A interpretação, como se escreve, no referido Acórdão de 17-05-2021, «(…) tem por objeto descobrir, de entre os sentidos possíveis da lei, o seu sentido prevalente ou decisivo, sendo que na fixação do sentido e alcance de uma norma, a par da apreensão literal do texto, intervêm elementos lógicos de ordem sistemática, histórica e teleológica, e nessa medida não se pode perder de vista que o Acordo de Empresa nasce de declarações negociais emitidas no âmbito da autonomia negocial coletiva.».

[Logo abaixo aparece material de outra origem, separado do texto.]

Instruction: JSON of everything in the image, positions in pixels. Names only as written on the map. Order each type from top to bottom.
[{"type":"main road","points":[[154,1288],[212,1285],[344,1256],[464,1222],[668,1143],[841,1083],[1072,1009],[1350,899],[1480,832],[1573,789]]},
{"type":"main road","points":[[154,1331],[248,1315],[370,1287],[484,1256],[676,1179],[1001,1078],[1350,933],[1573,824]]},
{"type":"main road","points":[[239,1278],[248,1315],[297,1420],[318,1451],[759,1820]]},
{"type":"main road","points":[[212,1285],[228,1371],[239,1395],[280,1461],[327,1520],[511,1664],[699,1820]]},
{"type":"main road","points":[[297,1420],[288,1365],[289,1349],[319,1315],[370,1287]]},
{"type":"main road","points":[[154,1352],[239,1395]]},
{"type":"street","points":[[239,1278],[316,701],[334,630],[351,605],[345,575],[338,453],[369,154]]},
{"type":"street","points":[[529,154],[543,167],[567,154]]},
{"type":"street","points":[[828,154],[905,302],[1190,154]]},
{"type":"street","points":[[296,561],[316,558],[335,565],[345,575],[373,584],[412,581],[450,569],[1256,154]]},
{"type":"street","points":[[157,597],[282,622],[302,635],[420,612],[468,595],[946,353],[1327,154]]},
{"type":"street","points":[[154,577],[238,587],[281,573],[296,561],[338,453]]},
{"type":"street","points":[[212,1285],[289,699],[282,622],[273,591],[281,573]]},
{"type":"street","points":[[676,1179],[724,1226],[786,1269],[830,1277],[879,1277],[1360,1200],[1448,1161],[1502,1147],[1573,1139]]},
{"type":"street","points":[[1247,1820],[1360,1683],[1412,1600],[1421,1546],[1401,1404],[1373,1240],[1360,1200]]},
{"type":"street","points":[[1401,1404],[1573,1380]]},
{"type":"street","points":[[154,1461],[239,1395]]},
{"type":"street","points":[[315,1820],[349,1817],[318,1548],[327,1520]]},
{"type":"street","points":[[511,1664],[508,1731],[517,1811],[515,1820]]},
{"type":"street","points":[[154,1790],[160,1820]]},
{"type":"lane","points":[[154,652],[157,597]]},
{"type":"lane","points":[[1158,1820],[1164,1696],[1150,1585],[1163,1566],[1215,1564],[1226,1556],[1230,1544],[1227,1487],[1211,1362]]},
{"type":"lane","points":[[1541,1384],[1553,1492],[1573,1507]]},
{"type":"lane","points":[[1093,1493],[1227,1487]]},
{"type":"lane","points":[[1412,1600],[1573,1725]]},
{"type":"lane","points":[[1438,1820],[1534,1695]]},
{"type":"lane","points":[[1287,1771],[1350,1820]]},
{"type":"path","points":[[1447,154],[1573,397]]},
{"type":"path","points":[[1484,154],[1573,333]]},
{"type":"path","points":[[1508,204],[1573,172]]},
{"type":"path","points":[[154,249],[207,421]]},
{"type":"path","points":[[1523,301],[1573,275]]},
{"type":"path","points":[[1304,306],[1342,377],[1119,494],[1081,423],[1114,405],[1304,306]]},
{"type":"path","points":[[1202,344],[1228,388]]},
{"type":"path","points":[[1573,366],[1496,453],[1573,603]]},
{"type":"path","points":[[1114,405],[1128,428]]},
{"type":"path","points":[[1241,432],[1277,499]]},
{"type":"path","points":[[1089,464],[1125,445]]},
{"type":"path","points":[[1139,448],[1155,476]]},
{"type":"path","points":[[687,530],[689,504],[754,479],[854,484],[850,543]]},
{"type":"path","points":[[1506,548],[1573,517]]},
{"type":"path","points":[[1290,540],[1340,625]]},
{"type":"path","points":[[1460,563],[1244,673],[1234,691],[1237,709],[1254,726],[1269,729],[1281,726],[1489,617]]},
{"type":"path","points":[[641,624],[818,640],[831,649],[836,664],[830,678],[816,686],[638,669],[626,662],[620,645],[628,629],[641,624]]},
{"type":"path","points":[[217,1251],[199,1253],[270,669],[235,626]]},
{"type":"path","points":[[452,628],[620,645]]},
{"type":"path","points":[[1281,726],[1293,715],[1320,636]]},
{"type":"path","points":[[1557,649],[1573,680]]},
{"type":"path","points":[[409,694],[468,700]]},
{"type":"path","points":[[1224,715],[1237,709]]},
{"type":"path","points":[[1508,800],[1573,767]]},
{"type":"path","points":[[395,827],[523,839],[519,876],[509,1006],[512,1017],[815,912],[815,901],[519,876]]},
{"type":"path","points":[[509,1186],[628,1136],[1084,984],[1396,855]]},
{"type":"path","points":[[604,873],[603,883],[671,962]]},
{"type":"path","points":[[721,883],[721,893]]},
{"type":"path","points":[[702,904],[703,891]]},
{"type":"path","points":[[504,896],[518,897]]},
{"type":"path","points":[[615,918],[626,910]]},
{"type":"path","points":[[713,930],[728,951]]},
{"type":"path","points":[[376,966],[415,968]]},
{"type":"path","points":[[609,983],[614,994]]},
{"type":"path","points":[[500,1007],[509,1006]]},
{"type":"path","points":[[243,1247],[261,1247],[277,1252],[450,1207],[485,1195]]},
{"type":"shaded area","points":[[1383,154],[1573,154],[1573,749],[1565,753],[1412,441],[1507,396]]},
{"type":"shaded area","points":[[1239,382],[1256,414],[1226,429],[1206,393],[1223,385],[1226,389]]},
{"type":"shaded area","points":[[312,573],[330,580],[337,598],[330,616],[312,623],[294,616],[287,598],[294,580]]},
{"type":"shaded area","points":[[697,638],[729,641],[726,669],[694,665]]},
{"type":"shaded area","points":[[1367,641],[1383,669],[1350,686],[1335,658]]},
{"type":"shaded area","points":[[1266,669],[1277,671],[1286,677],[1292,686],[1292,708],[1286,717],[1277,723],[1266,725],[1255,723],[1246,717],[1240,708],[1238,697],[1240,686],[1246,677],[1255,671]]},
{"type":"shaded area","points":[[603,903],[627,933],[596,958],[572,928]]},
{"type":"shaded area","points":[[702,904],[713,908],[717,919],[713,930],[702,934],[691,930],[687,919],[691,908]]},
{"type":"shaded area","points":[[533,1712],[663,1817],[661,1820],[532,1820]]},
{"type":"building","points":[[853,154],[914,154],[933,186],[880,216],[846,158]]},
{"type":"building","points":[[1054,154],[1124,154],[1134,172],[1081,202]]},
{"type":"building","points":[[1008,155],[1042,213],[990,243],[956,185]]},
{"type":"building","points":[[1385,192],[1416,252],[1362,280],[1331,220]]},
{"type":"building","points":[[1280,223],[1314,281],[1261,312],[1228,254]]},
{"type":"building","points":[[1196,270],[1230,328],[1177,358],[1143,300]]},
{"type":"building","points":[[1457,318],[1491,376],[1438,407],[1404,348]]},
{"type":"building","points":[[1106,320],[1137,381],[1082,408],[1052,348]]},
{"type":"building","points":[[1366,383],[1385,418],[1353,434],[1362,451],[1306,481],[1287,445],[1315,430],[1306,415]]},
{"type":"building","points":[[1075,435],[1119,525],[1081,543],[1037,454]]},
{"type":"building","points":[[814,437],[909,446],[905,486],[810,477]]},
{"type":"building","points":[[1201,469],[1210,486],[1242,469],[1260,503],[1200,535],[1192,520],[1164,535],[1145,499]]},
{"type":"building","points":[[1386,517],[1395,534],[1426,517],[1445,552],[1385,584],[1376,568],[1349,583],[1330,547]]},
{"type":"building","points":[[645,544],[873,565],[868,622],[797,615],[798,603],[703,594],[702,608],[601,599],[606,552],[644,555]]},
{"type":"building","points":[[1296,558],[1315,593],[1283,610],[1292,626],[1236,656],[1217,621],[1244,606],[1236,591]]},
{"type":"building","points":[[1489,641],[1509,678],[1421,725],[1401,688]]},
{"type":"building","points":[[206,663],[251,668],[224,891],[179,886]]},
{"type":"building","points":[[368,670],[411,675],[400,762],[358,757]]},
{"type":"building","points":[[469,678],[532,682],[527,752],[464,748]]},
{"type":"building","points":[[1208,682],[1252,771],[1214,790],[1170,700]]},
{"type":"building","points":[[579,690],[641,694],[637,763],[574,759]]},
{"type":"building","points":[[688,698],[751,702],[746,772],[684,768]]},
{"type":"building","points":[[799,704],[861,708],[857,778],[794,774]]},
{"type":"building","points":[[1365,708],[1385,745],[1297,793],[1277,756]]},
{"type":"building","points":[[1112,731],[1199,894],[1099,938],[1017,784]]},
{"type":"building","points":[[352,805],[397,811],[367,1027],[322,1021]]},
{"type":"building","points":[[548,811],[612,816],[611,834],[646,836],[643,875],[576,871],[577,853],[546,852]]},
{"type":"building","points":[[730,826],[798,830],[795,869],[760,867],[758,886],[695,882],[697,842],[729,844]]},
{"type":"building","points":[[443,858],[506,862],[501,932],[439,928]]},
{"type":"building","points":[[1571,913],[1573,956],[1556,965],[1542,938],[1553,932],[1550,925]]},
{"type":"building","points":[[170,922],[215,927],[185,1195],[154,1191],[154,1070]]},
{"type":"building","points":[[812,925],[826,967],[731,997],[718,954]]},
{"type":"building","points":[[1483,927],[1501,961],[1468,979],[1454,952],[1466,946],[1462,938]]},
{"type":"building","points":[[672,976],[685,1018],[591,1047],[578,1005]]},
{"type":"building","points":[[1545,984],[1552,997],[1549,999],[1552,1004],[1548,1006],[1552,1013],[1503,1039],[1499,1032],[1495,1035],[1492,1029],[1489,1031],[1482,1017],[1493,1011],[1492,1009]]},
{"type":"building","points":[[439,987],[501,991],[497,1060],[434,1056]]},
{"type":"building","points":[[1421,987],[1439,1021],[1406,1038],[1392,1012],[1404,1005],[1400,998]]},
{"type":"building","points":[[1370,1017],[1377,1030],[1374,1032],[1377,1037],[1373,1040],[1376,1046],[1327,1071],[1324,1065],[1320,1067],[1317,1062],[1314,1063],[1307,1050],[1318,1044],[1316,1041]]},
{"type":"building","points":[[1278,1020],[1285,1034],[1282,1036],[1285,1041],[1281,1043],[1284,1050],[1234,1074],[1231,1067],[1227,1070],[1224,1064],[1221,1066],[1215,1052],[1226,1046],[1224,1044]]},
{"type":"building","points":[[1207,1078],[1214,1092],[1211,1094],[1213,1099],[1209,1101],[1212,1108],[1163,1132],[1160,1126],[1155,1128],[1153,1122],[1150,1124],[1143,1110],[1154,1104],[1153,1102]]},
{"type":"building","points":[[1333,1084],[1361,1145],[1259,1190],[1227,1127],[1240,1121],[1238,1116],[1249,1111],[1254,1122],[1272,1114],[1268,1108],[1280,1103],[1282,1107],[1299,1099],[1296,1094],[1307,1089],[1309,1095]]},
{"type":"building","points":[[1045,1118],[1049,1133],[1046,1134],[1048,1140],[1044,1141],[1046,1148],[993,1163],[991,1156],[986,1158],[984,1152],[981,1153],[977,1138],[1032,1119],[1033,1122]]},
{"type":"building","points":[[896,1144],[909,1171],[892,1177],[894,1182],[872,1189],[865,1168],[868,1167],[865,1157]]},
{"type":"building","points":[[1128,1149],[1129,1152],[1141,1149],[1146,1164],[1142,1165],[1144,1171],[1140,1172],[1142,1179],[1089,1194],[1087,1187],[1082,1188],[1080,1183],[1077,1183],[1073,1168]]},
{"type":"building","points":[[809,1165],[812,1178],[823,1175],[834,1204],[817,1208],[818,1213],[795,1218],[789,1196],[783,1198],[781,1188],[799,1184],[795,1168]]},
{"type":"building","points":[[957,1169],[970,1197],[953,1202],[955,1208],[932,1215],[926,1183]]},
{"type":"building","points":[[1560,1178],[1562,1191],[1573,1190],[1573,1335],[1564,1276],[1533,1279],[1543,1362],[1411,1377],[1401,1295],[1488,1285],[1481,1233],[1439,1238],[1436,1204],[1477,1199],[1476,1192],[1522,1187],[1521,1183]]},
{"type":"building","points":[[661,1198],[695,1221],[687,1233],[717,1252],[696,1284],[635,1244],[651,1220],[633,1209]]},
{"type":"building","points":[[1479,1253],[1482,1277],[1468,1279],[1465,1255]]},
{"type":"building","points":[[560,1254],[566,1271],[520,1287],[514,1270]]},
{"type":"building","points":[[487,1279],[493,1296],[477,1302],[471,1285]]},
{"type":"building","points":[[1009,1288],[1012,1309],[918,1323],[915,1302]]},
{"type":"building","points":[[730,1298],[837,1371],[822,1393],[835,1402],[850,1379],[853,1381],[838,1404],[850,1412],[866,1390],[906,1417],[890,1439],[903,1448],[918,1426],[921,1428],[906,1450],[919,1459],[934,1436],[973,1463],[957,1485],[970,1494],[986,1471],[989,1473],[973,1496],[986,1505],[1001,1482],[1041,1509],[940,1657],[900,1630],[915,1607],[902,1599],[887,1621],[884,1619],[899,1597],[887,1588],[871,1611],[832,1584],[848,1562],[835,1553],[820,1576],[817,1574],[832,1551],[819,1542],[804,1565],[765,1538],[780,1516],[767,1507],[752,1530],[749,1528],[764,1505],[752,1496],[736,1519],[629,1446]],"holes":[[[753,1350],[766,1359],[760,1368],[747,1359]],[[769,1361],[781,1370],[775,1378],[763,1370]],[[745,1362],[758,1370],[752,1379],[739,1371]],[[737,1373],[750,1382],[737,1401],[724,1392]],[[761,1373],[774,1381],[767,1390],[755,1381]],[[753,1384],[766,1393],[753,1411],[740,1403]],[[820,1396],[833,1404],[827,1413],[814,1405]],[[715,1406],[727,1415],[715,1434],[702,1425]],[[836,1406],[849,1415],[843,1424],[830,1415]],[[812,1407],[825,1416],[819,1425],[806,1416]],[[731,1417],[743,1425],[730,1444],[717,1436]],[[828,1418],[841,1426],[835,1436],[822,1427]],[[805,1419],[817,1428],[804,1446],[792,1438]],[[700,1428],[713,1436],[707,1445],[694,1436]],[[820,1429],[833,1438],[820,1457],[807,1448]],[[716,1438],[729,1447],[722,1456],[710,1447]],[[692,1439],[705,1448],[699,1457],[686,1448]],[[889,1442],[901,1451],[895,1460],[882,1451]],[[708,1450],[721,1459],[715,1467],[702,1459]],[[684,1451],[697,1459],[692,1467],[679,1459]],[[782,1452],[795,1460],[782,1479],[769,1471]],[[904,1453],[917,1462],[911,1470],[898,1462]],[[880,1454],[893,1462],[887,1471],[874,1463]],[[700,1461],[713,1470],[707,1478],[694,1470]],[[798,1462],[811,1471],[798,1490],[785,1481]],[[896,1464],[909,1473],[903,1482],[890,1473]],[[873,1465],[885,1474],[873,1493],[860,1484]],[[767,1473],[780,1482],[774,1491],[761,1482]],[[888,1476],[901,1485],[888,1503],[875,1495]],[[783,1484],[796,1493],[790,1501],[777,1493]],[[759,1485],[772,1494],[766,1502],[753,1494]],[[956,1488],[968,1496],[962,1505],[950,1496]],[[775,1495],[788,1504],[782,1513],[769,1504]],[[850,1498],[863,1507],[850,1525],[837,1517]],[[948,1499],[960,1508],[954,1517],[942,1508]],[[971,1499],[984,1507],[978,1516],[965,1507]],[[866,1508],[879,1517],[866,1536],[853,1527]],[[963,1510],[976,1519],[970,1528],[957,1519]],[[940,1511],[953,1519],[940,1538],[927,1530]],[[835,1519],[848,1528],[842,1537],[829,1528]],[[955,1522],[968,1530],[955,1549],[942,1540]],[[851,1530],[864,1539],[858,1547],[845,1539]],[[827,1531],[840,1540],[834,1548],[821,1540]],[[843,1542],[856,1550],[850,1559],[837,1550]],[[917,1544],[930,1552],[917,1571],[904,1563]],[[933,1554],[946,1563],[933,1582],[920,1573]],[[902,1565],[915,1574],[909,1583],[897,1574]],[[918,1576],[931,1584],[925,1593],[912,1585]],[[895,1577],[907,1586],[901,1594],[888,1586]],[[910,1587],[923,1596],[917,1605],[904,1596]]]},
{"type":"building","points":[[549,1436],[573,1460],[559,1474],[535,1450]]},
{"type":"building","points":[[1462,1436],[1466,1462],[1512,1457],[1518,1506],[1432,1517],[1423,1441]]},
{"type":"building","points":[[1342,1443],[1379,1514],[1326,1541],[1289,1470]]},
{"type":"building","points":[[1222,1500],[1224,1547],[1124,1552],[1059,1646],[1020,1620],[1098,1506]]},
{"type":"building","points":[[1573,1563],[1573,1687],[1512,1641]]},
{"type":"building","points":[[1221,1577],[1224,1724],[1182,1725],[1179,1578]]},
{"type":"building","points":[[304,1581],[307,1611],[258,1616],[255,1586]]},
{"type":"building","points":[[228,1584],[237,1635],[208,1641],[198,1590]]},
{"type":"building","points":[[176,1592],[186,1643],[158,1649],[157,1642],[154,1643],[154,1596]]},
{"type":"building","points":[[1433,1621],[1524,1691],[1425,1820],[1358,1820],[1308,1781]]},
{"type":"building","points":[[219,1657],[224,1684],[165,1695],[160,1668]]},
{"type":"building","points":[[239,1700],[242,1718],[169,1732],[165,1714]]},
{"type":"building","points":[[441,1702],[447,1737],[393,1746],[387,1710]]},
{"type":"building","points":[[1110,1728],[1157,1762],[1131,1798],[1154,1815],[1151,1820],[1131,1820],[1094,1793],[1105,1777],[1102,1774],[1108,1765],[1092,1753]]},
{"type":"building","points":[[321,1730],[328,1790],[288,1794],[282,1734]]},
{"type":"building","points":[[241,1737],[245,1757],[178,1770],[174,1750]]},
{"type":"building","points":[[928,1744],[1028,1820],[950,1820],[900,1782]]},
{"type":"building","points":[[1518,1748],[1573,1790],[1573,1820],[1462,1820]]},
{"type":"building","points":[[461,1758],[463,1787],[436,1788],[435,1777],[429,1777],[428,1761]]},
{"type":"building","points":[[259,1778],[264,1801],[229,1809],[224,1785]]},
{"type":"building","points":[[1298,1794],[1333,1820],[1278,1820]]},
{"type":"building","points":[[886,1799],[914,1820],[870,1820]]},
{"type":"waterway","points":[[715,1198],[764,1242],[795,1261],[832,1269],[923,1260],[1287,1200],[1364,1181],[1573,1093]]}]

O Supremo Tribunal de Justiça tem entendido que na interpretação das cláusulas de conteúdo regulativo das convenções coletivas de trabalho (incluindo o Acordo de Empresa) regem as normas atinentes à interpretação da lei, contidas no artigo 9.º do Código Civil, visto tais cláusulas serem dotadas de generalidade e abstração e serem suscetíveis de produzir efeitos na esfera jurídica de terceiros, conforme entendimento plasmado no Acórdão do STJ nº 1/2019, de 28-09-2018, publicado no DR 1ª série, nº 55, de 19/03/2019 [Este Acórdão, revista excecional ao abrigo do disposto no artigo 672.º, n.º 1, alínea b), do Código de Processo Civil, pode igualmente ser consultado in www.dgsi.pt, processo nº 1148/16.5TBBRG.G1.S2].
Nesta matéria, embora o artigo 9.º do Código Civil afirme no seu n.º 1 que a interpretação não deve cingir-se à letra da lei, prevê depois, que “não pode, porém, ser considerado pelo intérprete o pensamento legislativo que não tenha na letra da lei um mínimo de correspondência verbal, ainda que imperfeitamente expresso (nº 2) e que “na fixação do sentido e alcance da lei, o intérprete presumirá que o legislador consagrou as soluções mais acertadas e soube exprimir o seu pensamento em termos adequados (nº 3)”.
A interpretação é feita segundo as regras decorrentes do referido normativo, sendo que o enunciado linguístico da lei (no caso, da cláusula da convenção) é o ponto de partida de toda a interpretação, mas exerce também a função de um limite.
No citado Acórdão do Supremo Tribunal de Justiça nº 1/2019, escreveu-se que «[n]o domínio da interpretação de cláusulas de convenções coletivas de trabalho deve-se atribuir uma importância acrescida ao elemento literal, pois a letra do acordo é o ponto de partida e a baliza da interpretação.».
Em suma, parte-se do enunciado linguístico da norma (no caso letra da convenção) por ser este o ponto de partida da atividade interpretativa, visto ser através dela que se procura reconstituir o pensamento das partes outorgantes da convenção coletiva em causa, funcionando o enunciado da cláusula igualmente como limite interpretativo, visto não poder ser considerada uma interpretação que não tenha o mínimo de correspondência verbal.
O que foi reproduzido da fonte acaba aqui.